Panah Panahi signe un joli road movie assez drôle sur les routes iraniennes, oscillant entre burlesque et inquiétude sourde. Le film est visuellement éblouissant et parfaitement maîtrisé.
Une famille iranienne est en route vers une destination secrète. A l’arrière de la voiture, le père arbore un plâtre, mais s’est-il vraiment cassé la jambe ? La mère alterne rires et larmes. Leur petit garçon ne cesse de blaguer, de chanter et danser. Tous s’inquiètent du chien malade. Seul le grand frère reste silencieux.
Le film se passe 80% du temps de la voiture et le pari est réussi. Jamais statique, le film parvient à insérer sa caméra dans la voiture, sans faire trop d’effets. Le film ne sent pas l’effort et le dispositif est maîtrisé. La bonne idée d’enfermer ses personnages dans une bagnole permet de créer une promiscuité, source de friction. De plus, l’aspect clôt et exigu du véhicule permet d’apporter un supplément d’anxiogène bien venu.
C’est que le film balance habilement entre burlesque et anxiété. Le burlesque vient bien sur de cette promiscuité imposée, source de frictions. Le plâtre du père prend toute la place, tant dans la voiture que sur l’écran. L’enfant trop jeune pour comprendre la situation est de facto en décalage (le réalisateur abuse peut-être de mignonneries). La mère a son petit caractère. Ca s’engueule, ça rit. Il y a des ruptures de tons. Et tout d’un coup, l’angoisse surgit. Cela peut venir d’une voiture qui semble les suivre ? Est-ce la police ? L’armée ? Non, c’est un conducteur qui souhaitait leur indiquer une fuite dans leur moteur. Cette séquence est assez révélatrice de l’ambiance du film.
Derrière l’aspect comique, fantaisiste, se cache une vraie âpreté. Discrète, celle-ci se manifeste quand on ne l’attend pas. C’est cette voiture qui semble suivre la famille, c’est le visage inquiet de la mère, ce sont les larmes d’une mère séparée de son fils, ou le mutisme du fils aîné mais dont le regard traduit son appréhension (mais de quoi ?).
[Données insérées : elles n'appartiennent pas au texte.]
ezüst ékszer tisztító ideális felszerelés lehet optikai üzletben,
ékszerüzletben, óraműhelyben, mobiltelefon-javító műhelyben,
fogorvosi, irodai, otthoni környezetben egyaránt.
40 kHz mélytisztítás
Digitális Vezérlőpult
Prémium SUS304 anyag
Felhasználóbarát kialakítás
A ces moments d’angoisses, Panahi les contrebalance avec de beaux moments de poésie. Un moment parmi d’autres, une sonate au piano jouée en extradiégétique et à l’image, le fils qui joue sur un piano dessiné sur le plâtre du père.
Le film est très accompli visuellement. Les cadres sont savamment composés, mais sans nécessairement être ostentatoires. Les paysages sont somptueux mais curieusement assez déserts. Quand la famille sort de sa voiture, c’est pour se retrouver dans des paysages rocailleux vides. Pas de représentant de l’autorité. La menace est omniprésente mais invisible.
Les acteurs sont exceptionnels. Evidemment, le petit gamin est parfait. J’ai beaucoup aimé l’actrice qui joue la mère : Pantea Panahiha. Elle a un visage particulièrement expressif. Tantôt sévère, tantôt drôle, tantôt caractérielle, elle parcourt avec aisance la gamme des sentiments. Mais j’ai surtout apprécié la composition de l’acteur qui joue le frère aîné. Mutique pendant presque tout le film, tout se joue sur son visage. Silencieux la plupart du temps, Il apporte une vrai présence dans ce très bon film.